The important part here is setData. That is how we put data inside a DataEngine. setData accepts a source name, a key which will be used to look up the information, and the actual information, stored as a QVariant.

If "Local" is not the timezone supplied to updateSourceEvent, we obtain data on the timezone itself using KSystemTimeZones.zone(tz) and we assign it to newTz. Of course we may have supplied a non valid timezone, so we check it with newTz.isValid(), and we return False if it is not. After that, it's a matter of getting time and date relative to this timezone, through KDateTime.currentDateTime(KDateTime.Spec(newTz)). Then, we set the data into the DataEngine relative to date and time, and we assign timezone to tz.

Then, we set the timezone name (for example, "Europe/Rome") into the DataEngine. We also want to get continent and city into the DataEngine, so we split the string into a list with "/" and we check if contains two or more elements. If so, we set the first (for example "Europe") as continent and the second ("Rome") as city. Then the function returns True. updateSourceEvent should return True if succesful, and False if otherwise.

def CreateDataEngine(parent):
    return PyTimeEngine(parent)

The last two lines deal, in a similar manner as applets, with creating the DataEngine.

Installing the DataEngine

First of all, zip the directory contents (see the Getting Started tutorial), then invoke plasmapkg like this:

plasmapkg -t dataengine -i <zip file name>

Plasma can't automatically determine the type of package you are installing (defaults to applet) so you have to manually specify the -t dataengine option.
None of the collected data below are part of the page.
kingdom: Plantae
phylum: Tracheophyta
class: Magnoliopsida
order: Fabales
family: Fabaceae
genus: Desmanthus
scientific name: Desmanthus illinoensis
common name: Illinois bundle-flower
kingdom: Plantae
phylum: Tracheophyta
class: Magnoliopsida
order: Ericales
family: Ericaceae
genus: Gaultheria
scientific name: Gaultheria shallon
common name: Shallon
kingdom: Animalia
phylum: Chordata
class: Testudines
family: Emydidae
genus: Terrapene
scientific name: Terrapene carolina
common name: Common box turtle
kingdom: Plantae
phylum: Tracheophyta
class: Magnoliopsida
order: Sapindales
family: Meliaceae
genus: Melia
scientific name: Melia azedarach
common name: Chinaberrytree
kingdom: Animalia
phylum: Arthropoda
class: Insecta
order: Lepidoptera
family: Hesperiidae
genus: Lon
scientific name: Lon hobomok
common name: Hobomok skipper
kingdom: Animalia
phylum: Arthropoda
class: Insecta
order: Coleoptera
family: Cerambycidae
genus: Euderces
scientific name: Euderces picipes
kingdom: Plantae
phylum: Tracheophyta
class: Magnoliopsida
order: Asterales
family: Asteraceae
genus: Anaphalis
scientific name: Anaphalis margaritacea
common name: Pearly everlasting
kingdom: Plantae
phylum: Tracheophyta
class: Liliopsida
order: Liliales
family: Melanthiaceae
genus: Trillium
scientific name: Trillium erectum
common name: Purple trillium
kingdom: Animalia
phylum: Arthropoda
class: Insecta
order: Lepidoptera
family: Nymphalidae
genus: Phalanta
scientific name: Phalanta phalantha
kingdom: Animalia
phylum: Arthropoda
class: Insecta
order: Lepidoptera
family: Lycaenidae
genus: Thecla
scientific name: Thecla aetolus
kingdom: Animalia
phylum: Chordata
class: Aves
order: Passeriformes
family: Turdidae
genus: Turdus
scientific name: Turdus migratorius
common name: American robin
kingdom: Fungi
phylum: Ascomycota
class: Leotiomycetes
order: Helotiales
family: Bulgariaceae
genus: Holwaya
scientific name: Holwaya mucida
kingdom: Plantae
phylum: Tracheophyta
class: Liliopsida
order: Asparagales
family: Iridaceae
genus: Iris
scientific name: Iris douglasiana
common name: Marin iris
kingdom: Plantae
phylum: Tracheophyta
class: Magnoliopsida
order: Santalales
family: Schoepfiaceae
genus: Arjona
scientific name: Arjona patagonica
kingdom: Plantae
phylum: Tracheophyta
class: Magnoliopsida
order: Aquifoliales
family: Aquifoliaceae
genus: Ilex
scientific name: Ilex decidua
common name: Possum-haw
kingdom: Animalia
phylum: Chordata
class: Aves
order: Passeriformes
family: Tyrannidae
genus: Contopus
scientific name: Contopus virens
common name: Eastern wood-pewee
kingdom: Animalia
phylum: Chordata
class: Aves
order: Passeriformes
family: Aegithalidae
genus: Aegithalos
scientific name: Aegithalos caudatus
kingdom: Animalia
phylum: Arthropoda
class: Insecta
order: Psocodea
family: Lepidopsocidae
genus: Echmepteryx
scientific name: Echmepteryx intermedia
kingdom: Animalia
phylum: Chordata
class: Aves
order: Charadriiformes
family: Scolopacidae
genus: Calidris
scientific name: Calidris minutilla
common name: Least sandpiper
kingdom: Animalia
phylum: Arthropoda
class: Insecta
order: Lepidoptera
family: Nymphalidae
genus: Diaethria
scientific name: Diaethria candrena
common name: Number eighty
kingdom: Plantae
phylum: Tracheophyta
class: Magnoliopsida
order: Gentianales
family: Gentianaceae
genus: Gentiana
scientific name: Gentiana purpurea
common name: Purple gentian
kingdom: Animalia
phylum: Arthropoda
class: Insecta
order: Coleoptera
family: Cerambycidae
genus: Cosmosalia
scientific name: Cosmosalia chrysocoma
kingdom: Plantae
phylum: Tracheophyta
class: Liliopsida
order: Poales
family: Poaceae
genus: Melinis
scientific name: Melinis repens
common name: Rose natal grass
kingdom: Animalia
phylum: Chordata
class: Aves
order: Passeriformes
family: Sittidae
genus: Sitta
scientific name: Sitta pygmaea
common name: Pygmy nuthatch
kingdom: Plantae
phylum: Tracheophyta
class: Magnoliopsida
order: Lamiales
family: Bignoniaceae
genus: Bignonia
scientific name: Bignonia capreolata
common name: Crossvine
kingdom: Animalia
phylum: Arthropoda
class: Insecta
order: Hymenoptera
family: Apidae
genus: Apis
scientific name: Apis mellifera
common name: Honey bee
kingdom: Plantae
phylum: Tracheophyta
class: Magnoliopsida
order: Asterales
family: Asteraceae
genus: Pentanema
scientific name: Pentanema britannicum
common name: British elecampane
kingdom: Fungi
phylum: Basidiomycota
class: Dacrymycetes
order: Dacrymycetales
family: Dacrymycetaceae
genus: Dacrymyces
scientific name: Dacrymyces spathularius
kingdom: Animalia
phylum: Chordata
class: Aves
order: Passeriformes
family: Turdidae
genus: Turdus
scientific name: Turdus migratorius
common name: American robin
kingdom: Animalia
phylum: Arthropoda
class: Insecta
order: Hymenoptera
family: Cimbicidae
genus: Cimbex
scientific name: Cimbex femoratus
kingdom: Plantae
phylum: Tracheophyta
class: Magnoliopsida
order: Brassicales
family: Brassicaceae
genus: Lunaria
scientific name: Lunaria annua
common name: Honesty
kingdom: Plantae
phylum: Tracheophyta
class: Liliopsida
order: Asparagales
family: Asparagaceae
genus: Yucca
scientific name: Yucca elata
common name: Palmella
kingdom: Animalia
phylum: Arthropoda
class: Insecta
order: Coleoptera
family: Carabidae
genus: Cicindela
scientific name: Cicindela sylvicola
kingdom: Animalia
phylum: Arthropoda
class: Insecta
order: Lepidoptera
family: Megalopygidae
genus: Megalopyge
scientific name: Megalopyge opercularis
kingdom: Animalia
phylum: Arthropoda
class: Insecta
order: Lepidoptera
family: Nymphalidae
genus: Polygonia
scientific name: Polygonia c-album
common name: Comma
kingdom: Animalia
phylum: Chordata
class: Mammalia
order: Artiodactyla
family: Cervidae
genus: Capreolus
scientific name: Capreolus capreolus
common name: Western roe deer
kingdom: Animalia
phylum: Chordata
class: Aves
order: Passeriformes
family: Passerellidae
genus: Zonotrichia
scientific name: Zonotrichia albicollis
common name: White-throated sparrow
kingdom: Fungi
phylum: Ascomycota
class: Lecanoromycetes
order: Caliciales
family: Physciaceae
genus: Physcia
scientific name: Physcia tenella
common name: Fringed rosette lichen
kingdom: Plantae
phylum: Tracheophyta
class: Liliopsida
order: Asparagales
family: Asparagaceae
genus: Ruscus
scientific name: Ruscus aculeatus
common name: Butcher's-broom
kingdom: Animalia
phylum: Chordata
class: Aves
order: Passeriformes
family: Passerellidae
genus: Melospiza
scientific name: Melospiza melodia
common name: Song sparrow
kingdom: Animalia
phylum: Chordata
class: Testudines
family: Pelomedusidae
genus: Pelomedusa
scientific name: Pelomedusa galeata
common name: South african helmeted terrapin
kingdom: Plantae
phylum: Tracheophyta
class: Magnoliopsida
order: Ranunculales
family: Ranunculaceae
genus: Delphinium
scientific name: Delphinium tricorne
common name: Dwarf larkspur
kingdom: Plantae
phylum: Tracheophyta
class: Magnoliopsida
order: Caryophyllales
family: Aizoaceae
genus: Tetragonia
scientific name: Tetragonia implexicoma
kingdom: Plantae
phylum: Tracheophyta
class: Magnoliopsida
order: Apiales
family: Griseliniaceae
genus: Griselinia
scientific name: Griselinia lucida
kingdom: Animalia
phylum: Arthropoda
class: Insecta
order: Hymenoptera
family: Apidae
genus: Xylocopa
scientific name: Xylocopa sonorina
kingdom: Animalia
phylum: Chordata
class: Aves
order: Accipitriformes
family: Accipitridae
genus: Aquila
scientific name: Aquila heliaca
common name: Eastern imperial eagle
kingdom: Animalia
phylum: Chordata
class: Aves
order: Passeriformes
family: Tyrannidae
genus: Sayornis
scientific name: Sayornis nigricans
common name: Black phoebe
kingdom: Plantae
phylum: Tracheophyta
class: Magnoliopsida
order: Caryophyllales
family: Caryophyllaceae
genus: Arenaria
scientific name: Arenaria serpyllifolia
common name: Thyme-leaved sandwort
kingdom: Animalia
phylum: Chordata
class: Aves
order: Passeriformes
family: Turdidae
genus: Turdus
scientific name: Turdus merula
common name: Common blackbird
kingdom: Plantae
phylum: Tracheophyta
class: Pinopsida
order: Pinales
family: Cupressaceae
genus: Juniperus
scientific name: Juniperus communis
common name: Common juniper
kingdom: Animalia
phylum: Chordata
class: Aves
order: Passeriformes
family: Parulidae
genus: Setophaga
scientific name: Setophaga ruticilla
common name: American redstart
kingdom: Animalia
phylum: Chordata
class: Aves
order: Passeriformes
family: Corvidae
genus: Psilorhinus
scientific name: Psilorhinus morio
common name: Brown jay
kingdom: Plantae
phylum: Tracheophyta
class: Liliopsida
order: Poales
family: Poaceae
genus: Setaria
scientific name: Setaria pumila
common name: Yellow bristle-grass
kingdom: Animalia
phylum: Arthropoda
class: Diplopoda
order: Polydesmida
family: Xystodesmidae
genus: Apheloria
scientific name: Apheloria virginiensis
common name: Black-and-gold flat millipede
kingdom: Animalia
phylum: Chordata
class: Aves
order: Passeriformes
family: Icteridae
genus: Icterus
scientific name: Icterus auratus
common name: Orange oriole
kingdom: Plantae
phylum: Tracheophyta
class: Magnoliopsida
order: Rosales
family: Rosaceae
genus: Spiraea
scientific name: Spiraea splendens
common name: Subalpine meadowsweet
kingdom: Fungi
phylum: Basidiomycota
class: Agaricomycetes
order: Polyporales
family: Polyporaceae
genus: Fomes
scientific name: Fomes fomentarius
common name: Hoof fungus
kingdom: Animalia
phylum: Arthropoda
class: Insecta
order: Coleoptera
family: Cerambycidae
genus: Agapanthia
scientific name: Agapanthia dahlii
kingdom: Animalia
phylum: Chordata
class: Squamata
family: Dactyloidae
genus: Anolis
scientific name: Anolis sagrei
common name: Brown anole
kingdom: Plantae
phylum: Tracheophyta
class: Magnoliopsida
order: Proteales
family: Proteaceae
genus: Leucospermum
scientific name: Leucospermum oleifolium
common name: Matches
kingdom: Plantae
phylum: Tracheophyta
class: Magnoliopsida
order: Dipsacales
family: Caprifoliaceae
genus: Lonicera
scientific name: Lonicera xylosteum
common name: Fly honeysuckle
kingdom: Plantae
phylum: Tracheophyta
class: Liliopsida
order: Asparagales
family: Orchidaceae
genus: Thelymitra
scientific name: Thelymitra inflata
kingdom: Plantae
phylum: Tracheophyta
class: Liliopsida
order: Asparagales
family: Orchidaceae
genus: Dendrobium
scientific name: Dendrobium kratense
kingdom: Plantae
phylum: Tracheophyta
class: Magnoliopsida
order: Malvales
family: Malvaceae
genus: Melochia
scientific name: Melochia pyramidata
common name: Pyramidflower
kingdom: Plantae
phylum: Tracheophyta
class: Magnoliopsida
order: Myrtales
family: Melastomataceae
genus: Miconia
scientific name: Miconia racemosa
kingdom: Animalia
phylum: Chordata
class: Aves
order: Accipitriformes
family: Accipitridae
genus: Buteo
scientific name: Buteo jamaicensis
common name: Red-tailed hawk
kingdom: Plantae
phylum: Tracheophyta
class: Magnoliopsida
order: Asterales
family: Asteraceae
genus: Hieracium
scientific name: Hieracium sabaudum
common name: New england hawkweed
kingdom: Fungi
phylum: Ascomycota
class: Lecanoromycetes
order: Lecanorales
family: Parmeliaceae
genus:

Once installed, you will be able to use this DataEngine in your applets.

Testing the DataEngine

Run the plasmaeengineexplorer application (see the Using DataEngines tutorial) and select the plasma-dataengine-pytime DataEngine. If all went well, it will behave in the same manner as the time DataEngine.

Conclusion

You can effectively separate presentation and data handling in your applets by creating DataEngines which deal with all the needs for data. In a few lines of code, you can set up your sources, retrieve data and then store it for applets to use.

Problems

Using your own python dataengines in KDE 4.2.0 leads to a crash. The problem is fixed in KDE 4.2.1.